Literalism – Malachi 1:11

There is a long discussion over how literally we should take Biblical passages.  Are heavenly streets really gold or is it a metaphor (how can gold be as clear as crystal?).  Will there be a restored sacrificial system in the millennium, or is that a metaphor of something else? (If it is restored how to you explain Hebrews 10?)

In Malachi 1:11, the prophet points out the lack of vision among the Spiritual Leaders of Israel – they did not see the bigger work that God was intending to do in the world.  This larger work was not just in Jerusalem, but among all the nations.

In discussing this he states that “incense and offerings will be brought in my name.”  Some take this to mean that the Lord accepted worship in pagan temples – but that misses the stress on “my name” (v. 6,11(2x), 14).  Offerings to Baal or other deities can hardly be said to be given toward the Name of the LORD.

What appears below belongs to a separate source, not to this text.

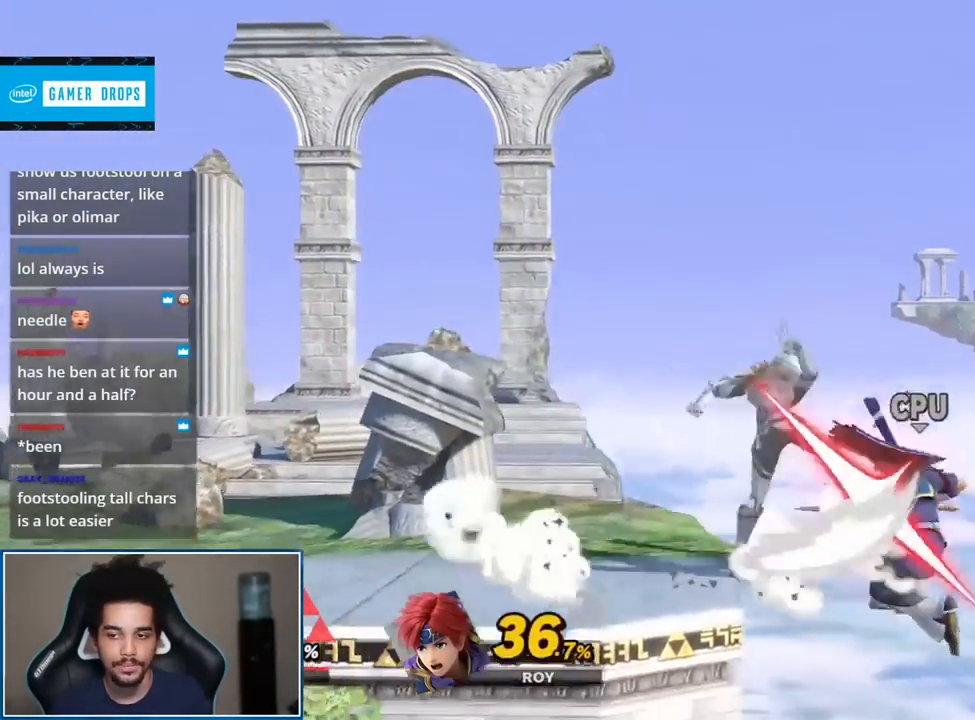
{"buttons": [], "left_stick": "right", "right_stick": "center", "events": [[50, "right_stick", "center"], [167, "left_stick", "up-left"], [317, "left_stick", "center"], [333, "Y", "down"], [367, "Y", "up"], [367, "left_stick", "right"], [367, "right_stick", "right"], [467, "right_stick", "center"]]}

What about his incense?  Some suggested that this verse endorses the concept that Christian worship ought to have an OT Priestly and sacramental character – that incense is really important to NT worship.  Others suggest that this can not refer to the Christian era (where the gospel has gone to the Nations, and where among the nations we can say that worship and prayer is offered in his name), because of the incense.

It would seem best to see that the incense is more incidental, as a method of worship, than it is central to the promise.  Incense is said to represent prayer (Psalm 141:2; I Peter 2:4;).  A fulfillment does not have to be literalistic.